* Извлечённый текст *
Давно замечено, что всякая мифология предполагает особое состояние духа, которое можно назвать эпическим восторгом. Если по дороге едет телега, она обязательно "быстроколёсная", если на ней сидит девица, то девица "густоволосая", если телега въезжает в город, то он "пышно-устроенный" и т. д. В таком состоянии вечного удивления находится и Мариэтта Шагинян. Её обычное отношение к миру есть чрезвычайная восторженность. Разумеется, каждый читатель разделяет этот энтузиазм, если речь идёт о новой технике советских заводов или трудовых подвигах новаторов производства. Но состояние эпического восторга, не покидает Мариэтту Шагинян в самых обыкновенных случаях.

Во время известного горного перехода из Тбилиси в Ереван для участия в общем собрании Академии наук писательница видит, как обвязывают цепью колёса грузовика. И вот уже эта несложная операция принимает в её глазах эпические черты: "Я видела эту процедуру первый раз в жизни. Колесо с обвязанной несколько раз вокруг шины цепью становится похоже на альпийский горный башмак, утыканный гвоздями". Машина тронулась, но долго ещё писательница не может прийти в себя от удивления: "грузовик шёл в гору уверенно и не скользя".

В другой раз ей довелось попасть на футбольный матч. Дело было в Ленинграде. Сражались команды "Зенит" и "ВМС", но ни одна из них не могла забить гол другой. Отсюда писательница делает вывод, что обе команды слабые. Однако послушайте её описание благородной игры в футбол: "Мне было интересно смотреть, как оба вратаря неожиданными прыжками, броском всего тела и разными хитрыми приёмами отражали удары мяча в ворота. Конечно, мы всё сразу поняли. И то, что каждая сторона должна забить мяч в ворота противника, чему всячески мешает вратарь, охраняющий ворота; и то, как надо лучше бросать мяч и как его подкатывать ногой к нужному месту, вести мяч по земле, не давая противнику его выбить из-под ног; и как перебрасывать его своему более сильному игроку" и т. д. Описание вполне эпическое.

Открывая "Дневник" Мариэтты Шагинян, мы сразу чувствуем себя в атмосфере вечного праздника. Белый и розовый туф, мраморные колонны, фарфор... Даже простой сланец подаётся на разгрузку по железнодорожной эстакаде "необычайно остроумно". Город Минск, утверждает автор, явно преувеличивая, встал из пепла, "как Афина-Паллада из головы Зевса, - весь сразу, со своими звеньями - улицами, садами, бульварами, площадями, город-дворец социалистической планировки, какого никогда раньше не было". Мариэтта Шагинян уже забыла, что несколькими страницами ранее она писала другое - о прекрасных зданиях, стоящих над развороченными мостовыми, и о том, что очерк нового Минска проступает сквозь разрушения, нанесённые ему войной. Ко как обойтись без Зевса и Афины-Паллады?

Один драматург написал пьесу о новых методах проходки туннелей. Изобретатель этих методов советует автору пьесы изложить в заключительном монологе его мечты о ближайшем будущем - "строить туннели со скоростью 3 000 метров в месяц". Этот совет, не знаем - правильный или неправильный, приводит Мариэтту Шагинян в состояние экстаза?

* Что нужно сделать *
A: Какие команды играли на футбольном матче в Ленинграде, о котором рассказывается в отрывке о Мариэтте Шагинян?
B: Перепишите фрагмент отрывка о Мариэтте Шагинян, начиная со слов «В другой раз» и далее вплоть до слов «Описание вполне эпическое.», заменив «Ленинграде» на «Москве».

* Данные *
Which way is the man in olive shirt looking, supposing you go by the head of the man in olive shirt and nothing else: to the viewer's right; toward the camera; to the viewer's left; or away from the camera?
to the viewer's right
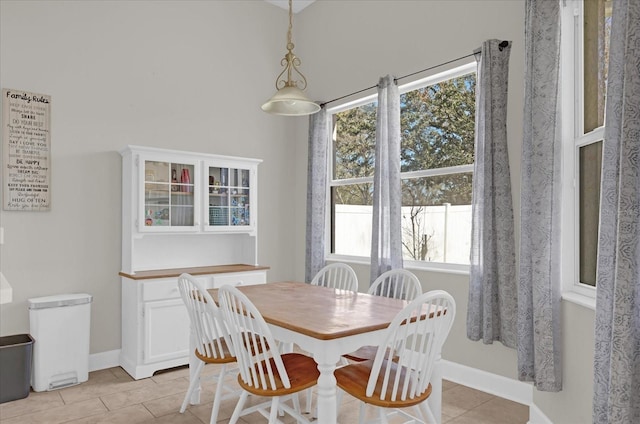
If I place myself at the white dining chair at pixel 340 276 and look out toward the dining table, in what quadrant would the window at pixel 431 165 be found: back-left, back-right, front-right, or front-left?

* Ответы к заданиям *
A: "Зенит" и "ВМС".

B:
В другой раз ей довелось попасть на футбольный матч. Дело было в Москве. Сражались команды "Зенит" и "ВМС", но ни одна из них не могла забить гол другой. Отсюда писательница делает вывод, что обе команды слабые. Однако послушайте её описание благородной игры в футбол: "Мне было интересно смотреть, как оба вратаря неожиданными прыжками, броском всего тела и разными хитрыми приёмами отражали удары мяча в ворота. Конечно, мы всё сразу поняли. И то, что каждая сторона должна забить мяч в ворота противника, чему всячески мешает вратарь, охраняющий ворота; и то, как надо лучше бросать мяч и как его подкатывать ногой к нужному месту, вести мяч по земле, не давая противнику его выбить из-под ног; и как перебрасывать его своему более сильному игроку" и т. д. Описание вполне эпическое.